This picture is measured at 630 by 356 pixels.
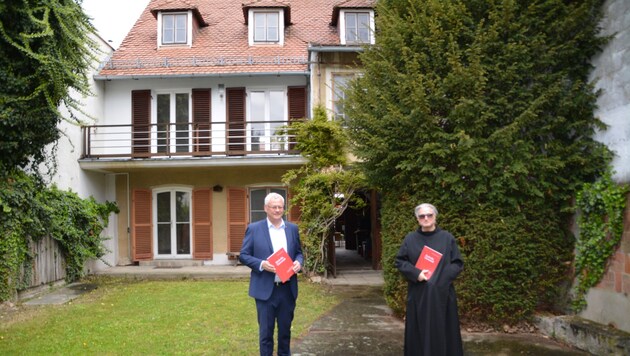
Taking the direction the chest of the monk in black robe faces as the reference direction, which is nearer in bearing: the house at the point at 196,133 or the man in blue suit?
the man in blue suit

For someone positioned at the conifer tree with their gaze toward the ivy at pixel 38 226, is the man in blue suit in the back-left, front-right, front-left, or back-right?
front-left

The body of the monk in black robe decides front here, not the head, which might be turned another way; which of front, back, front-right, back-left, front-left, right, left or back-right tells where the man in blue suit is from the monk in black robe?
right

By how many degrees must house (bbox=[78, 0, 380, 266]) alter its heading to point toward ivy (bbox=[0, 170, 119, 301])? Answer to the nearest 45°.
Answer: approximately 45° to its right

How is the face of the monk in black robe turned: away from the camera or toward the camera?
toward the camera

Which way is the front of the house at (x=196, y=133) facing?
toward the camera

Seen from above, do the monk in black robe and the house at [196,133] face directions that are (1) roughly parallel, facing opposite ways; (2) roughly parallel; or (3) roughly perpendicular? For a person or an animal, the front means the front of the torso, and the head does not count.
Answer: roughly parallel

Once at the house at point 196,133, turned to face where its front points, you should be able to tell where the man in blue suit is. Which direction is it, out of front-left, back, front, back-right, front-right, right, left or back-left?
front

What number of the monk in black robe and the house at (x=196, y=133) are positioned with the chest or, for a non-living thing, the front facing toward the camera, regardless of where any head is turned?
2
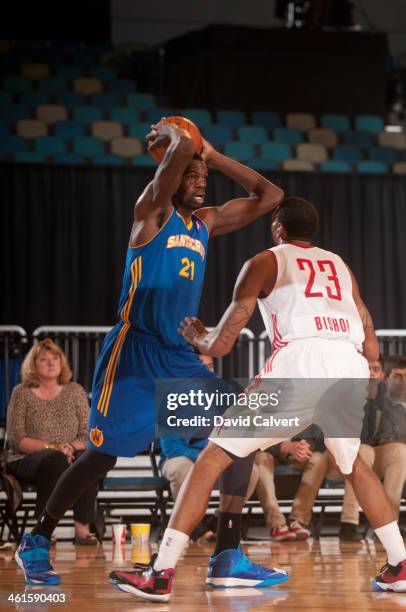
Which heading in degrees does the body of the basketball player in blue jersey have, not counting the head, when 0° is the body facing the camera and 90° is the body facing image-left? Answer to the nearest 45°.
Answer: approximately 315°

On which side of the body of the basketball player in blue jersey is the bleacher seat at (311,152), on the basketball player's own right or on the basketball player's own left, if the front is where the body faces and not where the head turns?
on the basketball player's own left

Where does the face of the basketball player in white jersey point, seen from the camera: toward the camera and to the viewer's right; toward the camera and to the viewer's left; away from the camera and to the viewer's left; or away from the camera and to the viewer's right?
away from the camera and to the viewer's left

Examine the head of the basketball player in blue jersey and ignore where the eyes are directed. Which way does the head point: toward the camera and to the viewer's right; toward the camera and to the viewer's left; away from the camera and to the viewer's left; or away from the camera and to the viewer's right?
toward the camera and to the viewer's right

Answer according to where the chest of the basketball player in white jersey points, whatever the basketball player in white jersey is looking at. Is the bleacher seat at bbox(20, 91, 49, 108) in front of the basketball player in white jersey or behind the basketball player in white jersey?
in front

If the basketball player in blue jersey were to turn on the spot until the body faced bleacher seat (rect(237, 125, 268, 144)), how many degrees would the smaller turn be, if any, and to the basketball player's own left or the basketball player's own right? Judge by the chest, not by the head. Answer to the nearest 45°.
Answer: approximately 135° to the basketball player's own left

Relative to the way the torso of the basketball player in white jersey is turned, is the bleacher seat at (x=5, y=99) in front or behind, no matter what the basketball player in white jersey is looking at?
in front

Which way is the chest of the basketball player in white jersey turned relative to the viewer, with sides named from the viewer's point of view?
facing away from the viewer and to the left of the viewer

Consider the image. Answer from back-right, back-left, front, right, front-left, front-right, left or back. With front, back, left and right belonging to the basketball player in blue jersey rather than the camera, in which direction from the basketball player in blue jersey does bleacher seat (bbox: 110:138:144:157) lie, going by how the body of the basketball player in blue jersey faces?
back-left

▸ Work item:
Write out every record above word for word, omitting the pictures.

▸ Problem solution:
This picture is measured at 630 by 356 pixels.
Taking the direction the chest of the monk in black robe faces as the reference direction, which is nearer in bearing: the house at the point at 196,133 or the man in blue suit?
the man in blue suit

For someone positioned at the conifer tree with their gaze toward the ivy at pixel 38 226, is the man in blue suit in the back-left, front-right, front-left, or back-right?
front-left

The body of the monk in black robe decides front here, not the head, which might be turned another way; which of front, back, front-right, back-left, front-left, right, left or back-right tells where the man in blue suit is from the monk in black robe?
right

By how many degrees must house (bbox=[78, 0, 380, 266]) alter its heading to point toward ivy (bbox=[0, 170, 119, 301])? Answer to the nearest 45°.
Answer: approximately 45° to its right

How is the face of the monk in black robe turned: away from the camera or toward the camera?
toward the camera

Which way is the front of the house at (x=196, y=133) facing?
toward the camera

Seen from above, do the monk in black robe and the house at [196,133] face directions that are (1) roughly parallel, facing opposite ways; (2) roughly parallel; or (3) roughly perpendicular? For a person or an animal, the front means the front of the torso, and the head does not count.
Answer: roughly parallel

Once at the house at point 196,133, turned to face where its front points, you should be able to tell where the man in blue suit is. Which direction is it, out of front-left, back, front, back-right, front-right, right, left or back-left?
front

What number of the monk in black robe and the house at (x=196, y=133) are positioned with the chest or, for a non-living thing, the front facing toward the camera, regardless of where any head is turned?
2
Which heading in degrees does the body of the basketball player in blue jersey have, not counting the head, when 0° is the body facing the camera and 90° is the body facing image-left? Answer to the nearest 45°.
Answer: approximately 315°

On which side of the body of the basketball player in blue jersey is the bleacher seat at (311,152), on the basketball player's own right or on the basketball player's own left, if the front is where the body faces and not where the head turns?
on the basketball player's own left

Where does the face of the basketball player in white jersey point, seen from the camera: toward the camera and to the viewer's right; toward the camera and to the viewer's left; away from the camera and to the viewer's left; or away from the camera and to the viewer's right?
away from the camera and to the viewer's left

Examine the head of the basketball player in blue jersey and ignore where the eyes are directed. Which way does the head point: toward the camera and to the viewer's right; toward the camera and to the viewer's left; away from the camera and to the viewer's left; or away from the camera and to the viewer's right?
toward the camera and to the viewer's right

Answer according to where the chest of the basketball player in white jersey points, whatever the basketball player in white jersey is looking at. Is the bleacher seat at bbox(20, 91, 49, 108) in front of the basketball player in white jersey or behind the basketball player in white jersey?
in front

If the basketball player in blue jersey were to turn on the spot until the body faced bleacher seat (rect(237, 125, 268, 144)), how many degrees would the smaller turn be, if any, and to the basketball player's own left or the basketball player's own right? Judge by the chest, not by the head. Answer to the nearest 45°.
Answer: approximately 135° to the basketball player's own left

Relative to the way the torso of the basketball player in white jersey is turned, is the bleacher seat at (x=5, y=99) in front or behind, no matter what the basketball player in white jersey is looking at?
in front

Which way is the chest of the basketball player in white jersey turned relative to the viewer, with sides named from the viewer's point of view?
facing away from the viewer and to the left of the viewer

Consider the image. Answer from back-right, back-left, front, right, front-left, front-right, left or back. With front, back, left and right belonging to the basketball player in blue jersey rather than the camera, in which direction from the basketball player in blue jersey does bleacher seat (bbox: 110:138:144:157) lie, going by how the body of the basketball player in blue jersey faces?
back-left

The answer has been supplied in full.